What is being asked: Write out every line of text from the rows below as one numbered list, skipping any blank lines. Leave the pictures out of the answer.

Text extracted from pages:
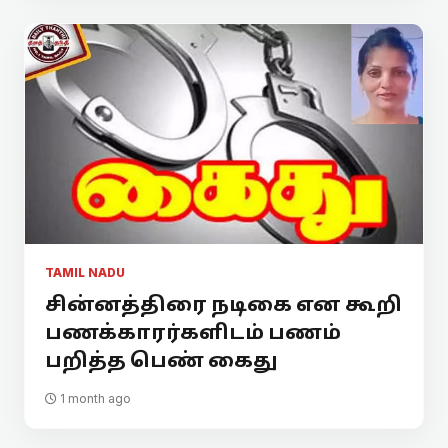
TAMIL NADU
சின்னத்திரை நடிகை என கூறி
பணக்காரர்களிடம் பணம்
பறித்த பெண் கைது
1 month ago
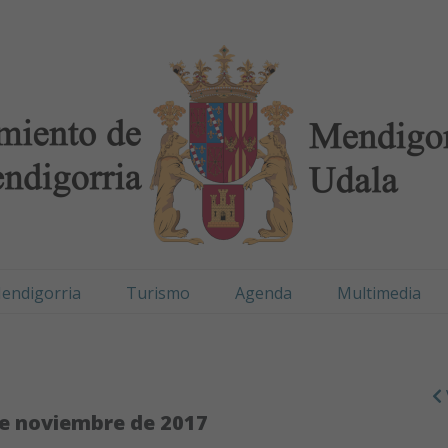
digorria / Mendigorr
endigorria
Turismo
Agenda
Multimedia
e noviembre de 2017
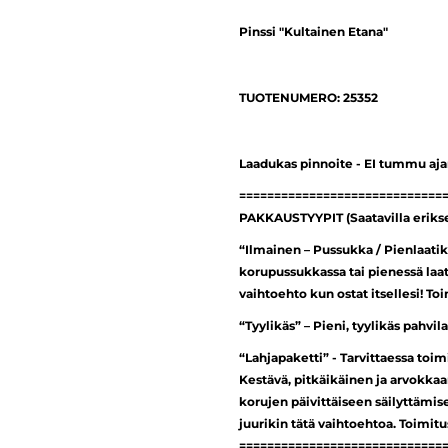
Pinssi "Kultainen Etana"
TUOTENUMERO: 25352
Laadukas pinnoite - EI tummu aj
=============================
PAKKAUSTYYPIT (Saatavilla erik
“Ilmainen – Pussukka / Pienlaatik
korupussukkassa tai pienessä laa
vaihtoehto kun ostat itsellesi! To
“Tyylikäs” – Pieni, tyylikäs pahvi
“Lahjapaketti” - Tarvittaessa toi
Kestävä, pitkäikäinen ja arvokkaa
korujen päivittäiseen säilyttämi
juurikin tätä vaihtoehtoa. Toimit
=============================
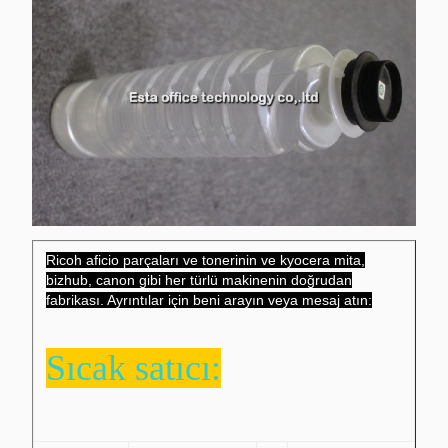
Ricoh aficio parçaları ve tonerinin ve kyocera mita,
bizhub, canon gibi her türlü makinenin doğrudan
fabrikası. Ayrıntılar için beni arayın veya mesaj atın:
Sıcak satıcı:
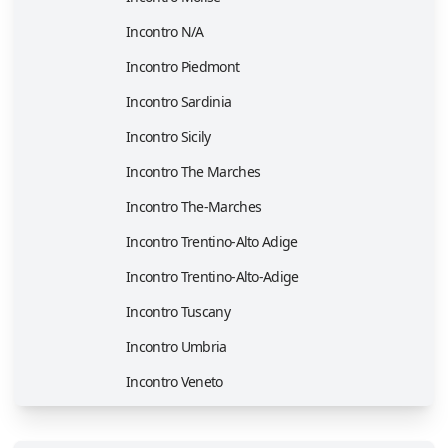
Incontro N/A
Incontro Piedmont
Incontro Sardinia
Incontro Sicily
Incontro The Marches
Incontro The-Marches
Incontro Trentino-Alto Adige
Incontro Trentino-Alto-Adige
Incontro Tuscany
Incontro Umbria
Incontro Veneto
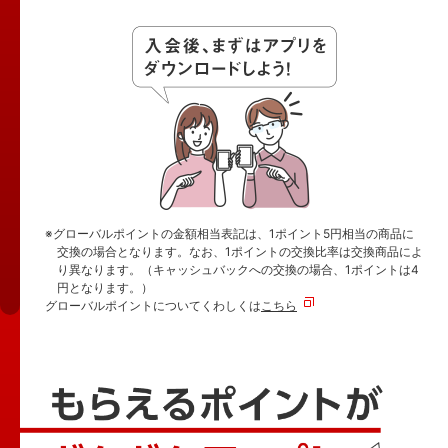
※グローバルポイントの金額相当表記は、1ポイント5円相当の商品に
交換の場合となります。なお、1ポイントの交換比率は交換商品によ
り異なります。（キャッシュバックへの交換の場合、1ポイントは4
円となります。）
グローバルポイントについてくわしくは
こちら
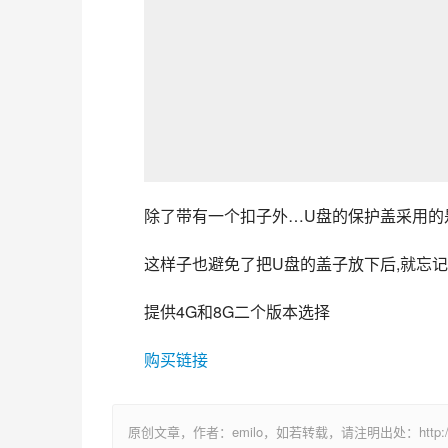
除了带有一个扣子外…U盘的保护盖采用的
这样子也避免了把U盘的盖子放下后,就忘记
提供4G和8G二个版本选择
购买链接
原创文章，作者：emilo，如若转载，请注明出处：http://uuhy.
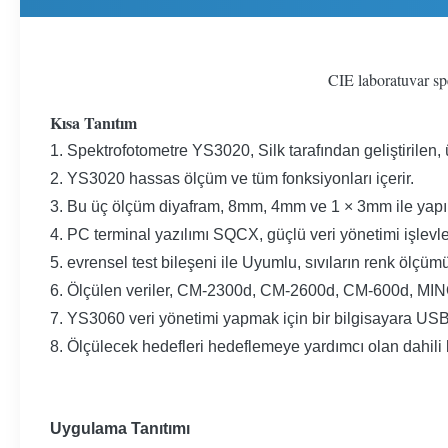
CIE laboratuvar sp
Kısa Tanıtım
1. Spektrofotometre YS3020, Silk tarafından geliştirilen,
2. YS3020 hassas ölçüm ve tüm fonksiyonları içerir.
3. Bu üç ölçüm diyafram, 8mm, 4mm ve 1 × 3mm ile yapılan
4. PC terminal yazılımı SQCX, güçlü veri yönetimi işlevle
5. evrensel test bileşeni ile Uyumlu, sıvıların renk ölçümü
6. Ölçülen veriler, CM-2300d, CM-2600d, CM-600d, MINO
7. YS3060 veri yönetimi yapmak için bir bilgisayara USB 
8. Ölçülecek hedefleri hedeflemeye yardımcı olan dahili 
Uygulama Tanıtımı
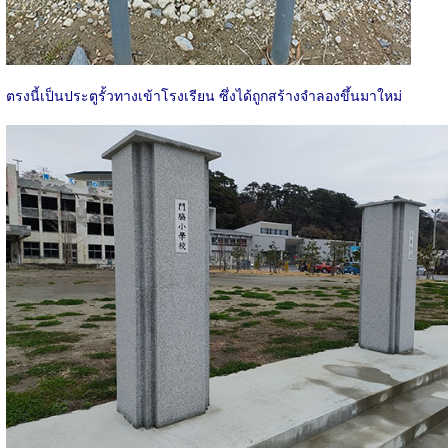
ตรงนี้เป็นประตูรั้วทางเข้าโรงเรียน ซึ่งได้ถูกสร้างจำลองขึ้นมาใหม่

Result:
1. TAMIL NADU
2. சின்னத்திரை நடிகை என கூறி
3. பணக்காரர்களிடம் பணம்
4. பறித்த பெண் கைது
5. 1 month ago
6. digorria / Mendigorr
7. endigorria
8. Turismo
9. Agenda
10. Multimedia
11. e noviembre de 2017
12. Pinssi "Kultainen Etana"
13. TUOTENUMERO: 25352
14. Laadukas pinnoite - EI tummu aj
15. =============================
16. PAKKAUSTYYPIT (Saatavilla erik
17. “Ilmainen – Pussukka / Pienlaatik
18. korupussukkassa tai pienessä laa
19. vaihtoehto kun ostat itsellesi! To
20. “Tyylikäs” – Pieni, tyylikäs pahvi
21. “Lahjapaketti” - Tarvittaessa toi
22. Kestävä, pitkäikäinen ja arvokkaa
23. korujen päivittäiseen säilyttämi
24. juurikin tätä vaihtoehtoa. Toimit
25. =============================
26. Ricoh aficio parçaları ve tonerinin ve kyocera mita,
27. bizhub, canon gibi her türlü makinenin doğrudan
28. fabrikası. Ayrıntılar için beni arayın veya mesaj atın:
29. Sıcak satıcı:
30. Incontro N/A
31. Incontro Piedmont
32. Incontro Sardinia
33. Incontro Sicily
34. Incontro The Marches
35. Incontro The-Marches
36. Incontro Trentino-Alto Adige
37. Incontro Trentino-Alto-Adige
38. Incontro Tuscany
39. Incontro Umbria
40. Incontro Veneto
41. ※グローバルポイントの金額相当表記は、1ポイント5円相当の商品に
42. 交換の場合となります。なお、1ポイントの交換比率は交換商品によ
43. り異なります。（キャッシュバックへの交換の場合、1ポイントは4
44. 円となります。）
45. グローバルポイントについてくわしくは
46. こちら
47. 除了带有一个扣子外…U盘的保护盖采用的
48. 这样子也避免了把U盘的盖子放下后,就忘记
49. 提供4G和8G二个版本选择
50. 购买链接
51. 原创文章，作者：emilo，如若转载，请注明出处：http://uuhy.
52. CIE laboratuvar sp
53. Kısa Tanıtım
54. 1. Spektrofotometre YS3020, Silk tarafından geliştirilen,
55. 2. YS3020 hassas ölçüm ve tüm fonksiyonları içerir.
56. 3. Bu üç ölçüm diyafram, 8mm, 4mm ve 1 × 3mm ile yapılan
57. 4. PC terminal yazılımı SQCX, güçlü veri yönetimi işlevle
58. 5. evrensel test bileşeni ile Uyumlu, sıvıların renk ölçümü
59. 6. Ölçülen veriler, CM-2300d, CM-2600d, CM-600d, MINO
60. 7. YS3060 veri yönetimi yapmak için bir bilgisayara USB 
61. 8. Ölçülecek hedefleri hedeflemeye yardımcı olan dahili 
62. Uygulama Tanıtımı
63. ตรงนี้เป็นประตูรั้วทางเข้าโรงเรียน ซึ่งได้ถูกสร้างจำลองขึ้นมาใหม่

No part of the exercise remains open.